Wednesday, February 6, 2013

Treasures of Darkness

One of the girls on my floor invited me to come with her to another dorm last night for one installment of a weekly series called "Equipping Your Prayer Life." The RD who leads the sessions opened with this verse, which he'd read that morning in his daily devotions:
I will go before you
     and level the mountains,
I will break in pieces the doors of bronze
     and cut through the bars of iron,
I will give you the treasures of darkness
     and riches hidden in secret places,
so that you may know that it is I, the LORD,
     the God of Israel, who call you by your name.
                            Isaiah 45:2-3 (NRSV)

Before I left for college I worked at a resale store. Probably my favorite thing in that resale store was a cardboard box that one of the workers used to keep on the shelves behind her counter in the back. Scrawled on the side of box in black Sharpie were the words "treasures of darkness."

I have no idea who wrote that on the box or why that person wrote it on that particular box, but there it was. I stopped by the treasures of darkness box almost every time I worked, since I needed to get something out of it. Which begs the question: what was in the box?

Answer: rags.

I will give you the treasures of darkness
     and riches hidden in secret places.

Thanks, but no thanks. I used to go to the treasures of darkness box to grab a rag before I went to clean the bathrooms after we closed the store for the night. I think I can do without any more treasures of darkness.
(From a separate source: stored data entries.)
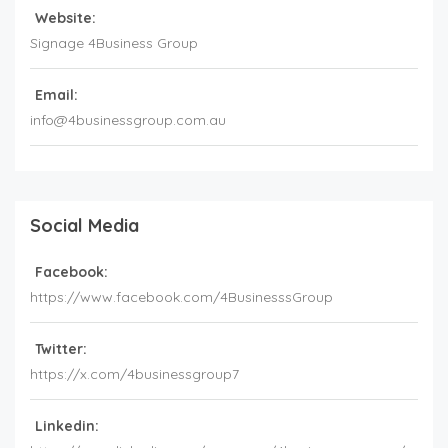
Website:
Signage 4Business Group
Email:
info@4businessgroup.com.au
Social Media
Facebook:
https://www.facebook.com/4BusinesssGroup
Twitter:
https://x.com/4businessgroup7
Linkedin: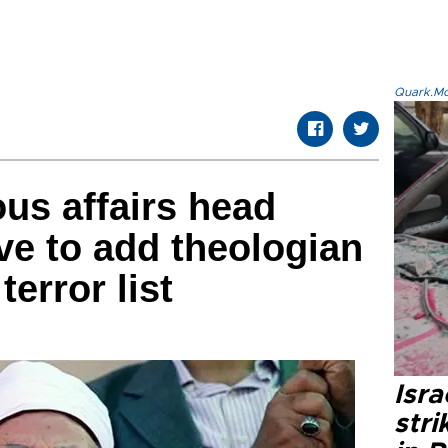
Quark.Mod
ous affairs head
e to add theologian
terror list
Isr
stri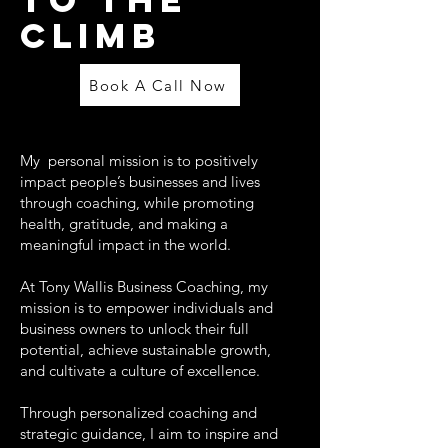
CLIMB
Book A Call Now
My personal mission is to positively
impact people’s businesses and lives
through coaching, while promoting
health, gratitude, and making a
meaningful impact in the world.
At Tony Wallis Business Coaching, my
mission is to empower individuals and
business owners to unlock their full
potential, achieve sustainable growth,
and cultivate a culture of excellence.
Through personalized coaching and
strategic guidance, I aim to inspire and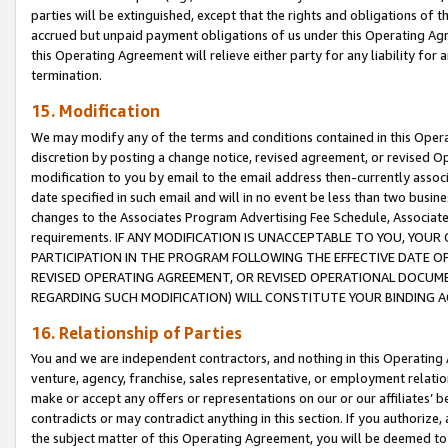
parties will be extinguished, except that the rights and obligations of t
accrued but unpaid payment obligations of us under this Operating Agr
this Operating Agreement will relieve either party for any liability for 
termination.
15. Modification
We may modify any of the terms and conditions contained in this Oper
discretion by posting a change notice, revised agreement, or revised 
modification to you by email to the email address then-currently associ
date specified in such email and will in no event be less than two busine
changes to the Associates Program Advertising Fee Schedule, Associa
requirements. IF ANY MODIFICATION IS UNACCEPTABLE TO YOU, YO
PARTICIPATION IN THE PROGRAM FOLLOWING THE EFFECTIVE DATE OF 
REVISED OPERATING AGREEMENT, OR REVISED OPERATIONAL DOCUMEN
REGARDING SUCH MODIFICATION) WILL CONSTITUTE YOUR BINDING 
16. Relationship of Parties
You and we are independent contractors, and nothing in this Operating
venture, agency, franchise, sales representative, or employment relation
make or accept any offers or representations on our or our affiliates’ b
contradicts or may contradict anything in this section. If you authorize, 
the subject matter of this Operating Agreement, you will be deemed to 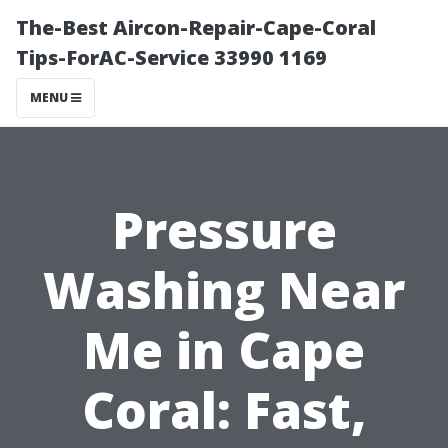
The-Best Aircon-Repair-Cape-Coral
Tips-ForAC-Service 33990 1169
MENU
Pressure
Washing Near
Me in Cape
Coral: Fast,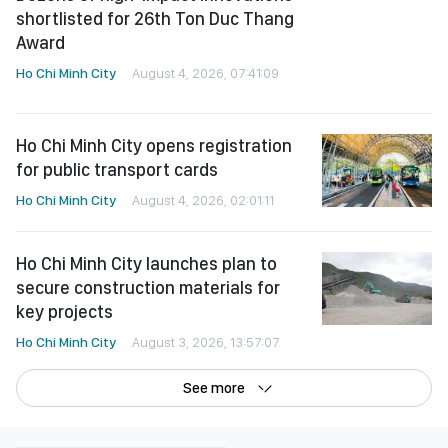
Ho Chi Minh City opens registration
for public transport cards
Ho Chi Minh City
August 4, 2026, 02:01:11
Ho Chi Minh City launches plan to
secure construction materials for
key projects
Ho Chi Minh City
August 3, 2026, 13:57:07
See more
©Copyright 2022 SGGP English edition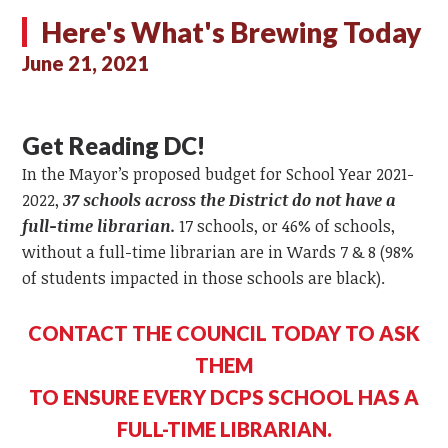
Here's What's Brewing Today
June 21, 2021
Get Reading DC!
In the Mayor’s proposed budget for School Year 2021-
2022,
37 schools across the District do not have a
full-time librarian.
17 schools, or 46% of schools,
without a full-time librarian are in Wards 7 & 8 (98%
of students impacted in those schools are black).
CONTACT THE COUNCIL TODAY TO ASK
THEM
TO ENSURE EVERY DCPS SCHOOL HAS A
FULL-TIME LIBRARIAN.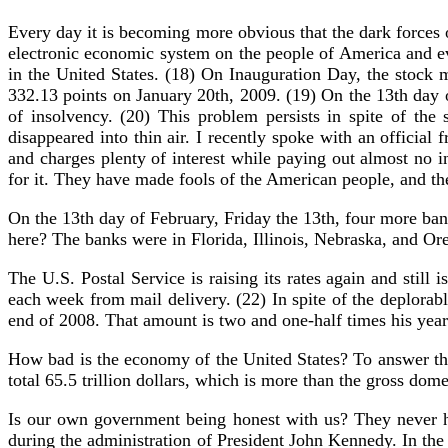
Every day it is becoming more obvious that the dark forces 
electronic economic system on the people of America and ev
in the United States. (18) On Inauguration Day, the stock
332.13 points on January 20th, 2009. (19) On the 13th day o
of insolvency. (20) This problem persists in spite of the 
disappeared into thin air. I recently spoke with an official
and charges plenty of interest while paying out almost no i
for it. They have made fools of the American people, and t
On the 13th day of February, Friday the 13th, four more bank
here? The banks were in Florida, Illinois, Nebraska, and Or
The U.S. Postal Service is raising its rates again and still
each week from mail delivery. (22) In spite of the deplorab
end of 2008. That amount is two and one-half times his year
How bad is the economy of the United States? To answer that
total 65.5 trillion dollars, which is more than the gross dome
Is our own government being honest with us? They never h
during the administration of President John Kennedy. In the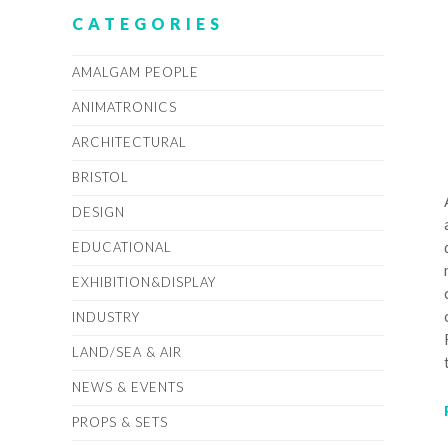
CATEGORIES
AMALGAM PEOPLE
ANIMATRONICS
ARCHITECTURAL
BRISTOL
DESIGN
EDUCATIONAL
EXHIBITION&DISPLAY
INDUSTRY
LAND/SEA & AIR
NEWS & EVENTS
PROPS & SETS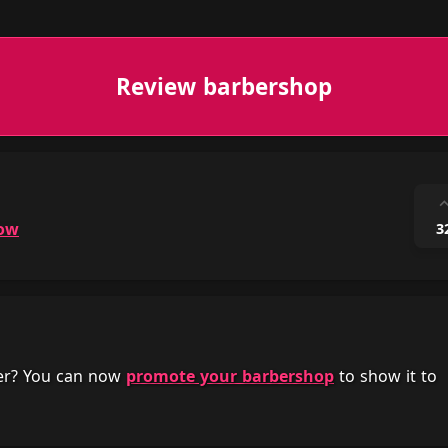
Review barbershop
ow
3
her? You can now
promote your barbershop
to show it to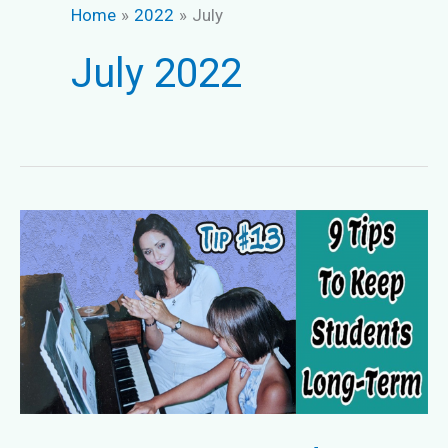
Home
2022
July
July 2022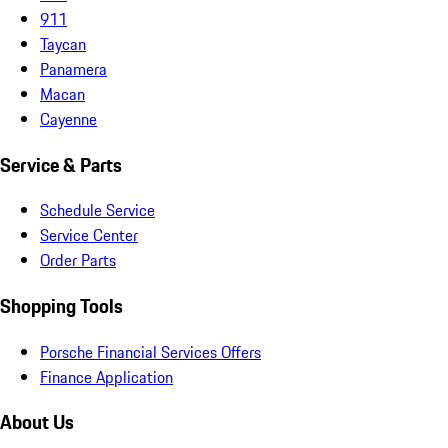
911
Taycan
Panamera
Macan
Cayenne
Service & Parts
Schedule Service
Service Center
Order Parts
Shopping Tools
Porsche Financial Services Offers
Finance Application
About Us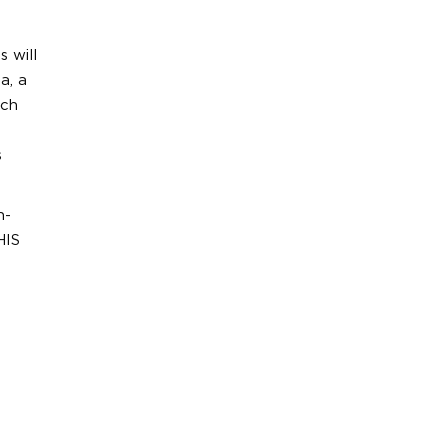
 will
a, a
ach
s
h-
HIS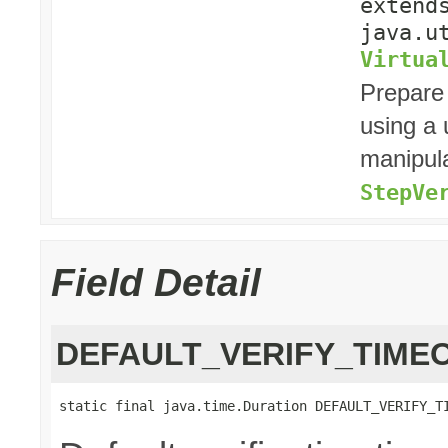
exten
java.u
Virtua
Prepare
using a
manipula
StepVe
Field Detail
DEFAULT_VERIFY_TIME
static final java.time.Duration DEFAULT_VERIFY_T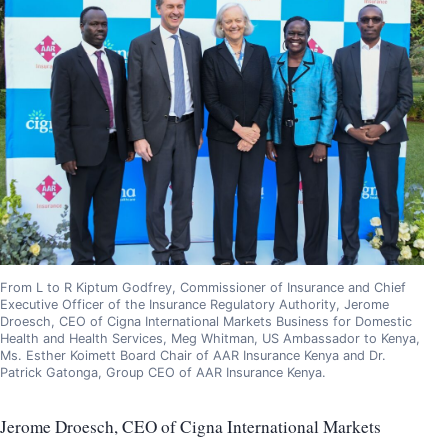
From L to R Kiptum Godfrey, Commissioner of Insurance and Chief
Executive Officer of the Insurance Regulatory Authority, Jerome
Droesch, CEO of Cigna International Markets Business for Domestic
Health and Health Services, Meg Whitman, US Ambassador to Kenya,
Ms. Esther Koimett Board Chair of AAR Insurance Kenya and Dr.
Patrick Gatonga, Group CEO of AAR Insurance Kenya.
Jerome Droesch, CEO of Cigna International Markets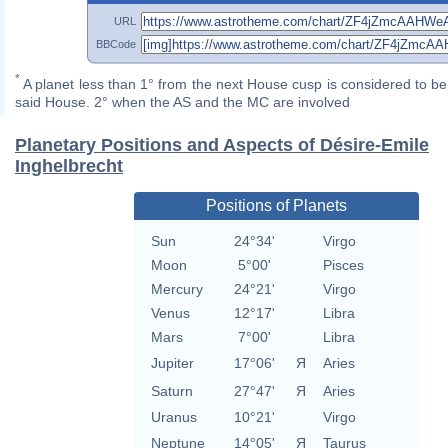
URL
BBCode
*
A planet less than 1° from the next House cusp is considered to be 
said House. 2° when the AS and the MC are involved
Planetary Positions and Aspects of Désire-Emile
Inghelbrecht
Positions of Planets
Sun
24°34'
Virgo
Moon
5°00'
Pisces
Mercury
24°21'
Virgo
Venus
12°17'
Libra
Mars
7°00'
Libra
Jupiter
17°06'
Я
Aries
Saturn
27°47'
Я
Aries
Uranus
10°21'
Virgo
Neptune
14°05'
Я
Taurus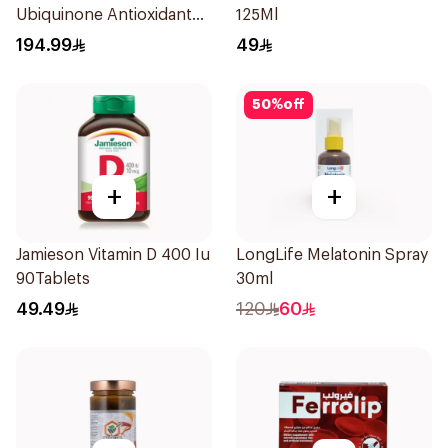
Ubiquinone Antioxidant
125Ml
30Capsules
194.99
49
50
%
off
+
+
Jamieson Vitamin D 400 Iu
LongLife Melatonin Spray
90Tablets
30ml
49.49
120
60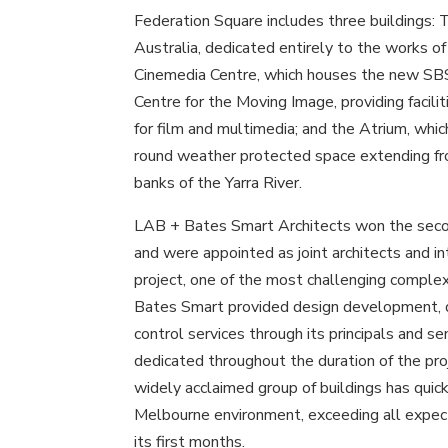
Federation Square includes three buildings:
Australia, dedicated entirely to the works of 
Cinemedia Centre, which houses the new SBS
Centre for the Moving Image, providing facil
for film and multimedia; and the Atrium, which
round weather protected space extending fr
banks of the Yarra River.
LAB + Bates Smart Architects won the seco
and were appointed as joint architects and in
project, one of the most challenging complexe
Bates Smart provided design development, 
control services through its principals and s
dedicated throughout the duration of the pro
widely acclaimed group of buildings has quick
Melbourne environment, exceeding all expecta
its first months.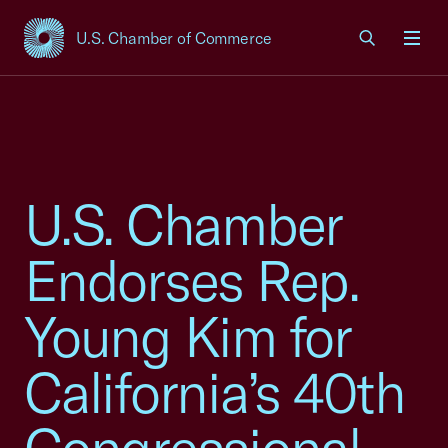
U.S. Chamber of Commerce
USCC Homepage
Men
U.S. Chamber
Endorses Rep.
Young Kim for
California’s 40th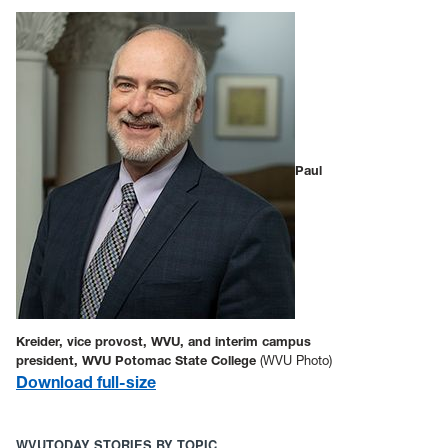
Paul
Kreider, vice provost, WVU, and interim campus
president, WVU Potomac State College
(WVU Photo)
D
ownload full-size
WVUTODAY STORIES BY TOPIC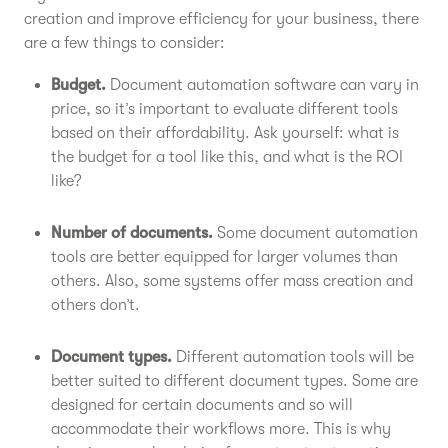
creation and improve efficiency for your business, there
are a few things to consider:
Budget.
Document automation software can vary in
price, so it’s important to evaluate different tools
based on their affordability. Ask yourself: what is
the budget for a tool like this, and what is the ROI
like?
Number of documents.
Some document automation
tools are better equipped for larger volumes than
others. Also, some systems offer mass creation and
others don’t.
Document types.
Different automation tools will be
better suited to different document types. Some are
designed for certain documents and so will
accommodate their workflows more. This is why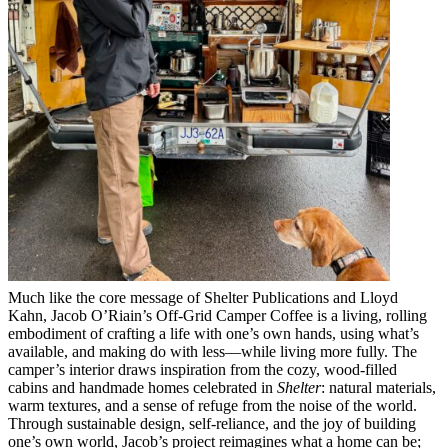
Much like the core message of Shelter Publications and Lloyd
Kahn, Jacob O’Riain’s Off-Grid Camper Coffee is a living, rolling
embodiment of crafting a life with one’s own hands, using what’s
available, and making do with less—while living more fully. The
camper’s interior draws inspiration from the cozy, wood-filled
cabins and handmade homes celebrated in
Shelter
: natural materials,
warm textures, and a sense of refuge from the noise of the world.
Through sustainable design, self-reliance, and the joy of building
one’s own world, Jacob’s project reimagines what a home can be;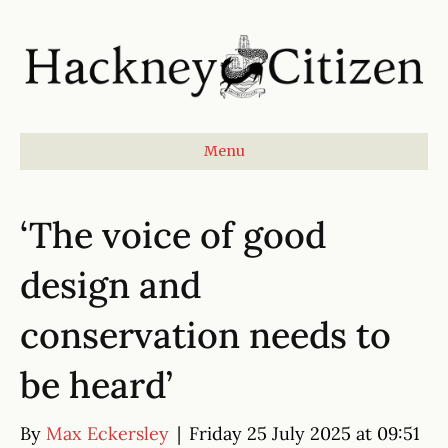
Menu
‘The voice of good
design and
conservation needs to
be heard’
By
Max Eckersley
|
Friday 25 July 2025 at 09:51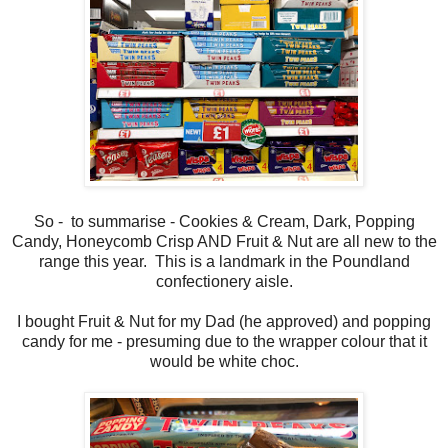
So - to summarise - Cookies & Cream, Dark, Popping
Candy, Honeycomb Crisp AND Fruit & Nut are all new to the
range this year. This is a landmark in the Poundland
confectionery aisle.
I bought Fruit & Nut for my Dad (he approved) and popping
candy for me - presuming due to the wrapper colour that it
would be white choc.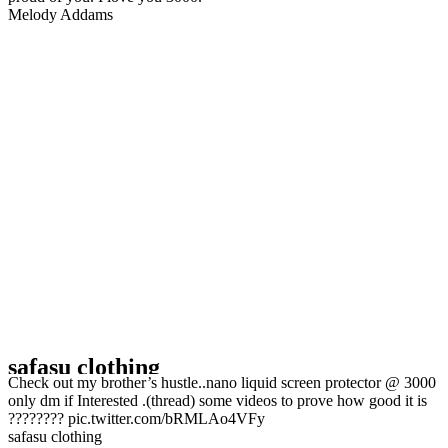
Melody Addams ️‍
safasu clothing
Check out my brother’s hustle..nano liquid screen protector @ 3000
only dm if Interested .(thread) some videos to prove how good it is
???????? pic.twitter.com/bRMLAo4VFy
safasu clothing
Riches tucked away in secret places sound good to us – or even "hidden treasures," as another translation renders the words "treasures of darkness." We don't expect to open the lid of the treasure chest and find a pile of worn, stained, bathroom-cleaning rags. If that's what treasures of darkness are, most of us would probably pass.

And I know that Isaiah probably didn't have rags in mind when he spoke of treasures of darkness all those years ago, but I find the connection intriguing all the same. Maybe I shouldn't pass up on those old rags so quickly. Maybe they really are a treasure in a way, a treasure hidden in the darkness because we definitely don't expect them to be a treasure. Maybe the purpose they serve – the purpose they can only serve when hands like mine take hold of them – can be a treasure in itself.

I don't know what happened to the treasures of darkness box. It vanished after the back room was cleaned out one day and the rags were relocated to some bins below another counter. I missed that box. It always made me smile when I saw it, just because I thought it was kind of funny that the rags were kept in a box that said "treasures of darkness."

Maybe there was a little more to that than I used to think.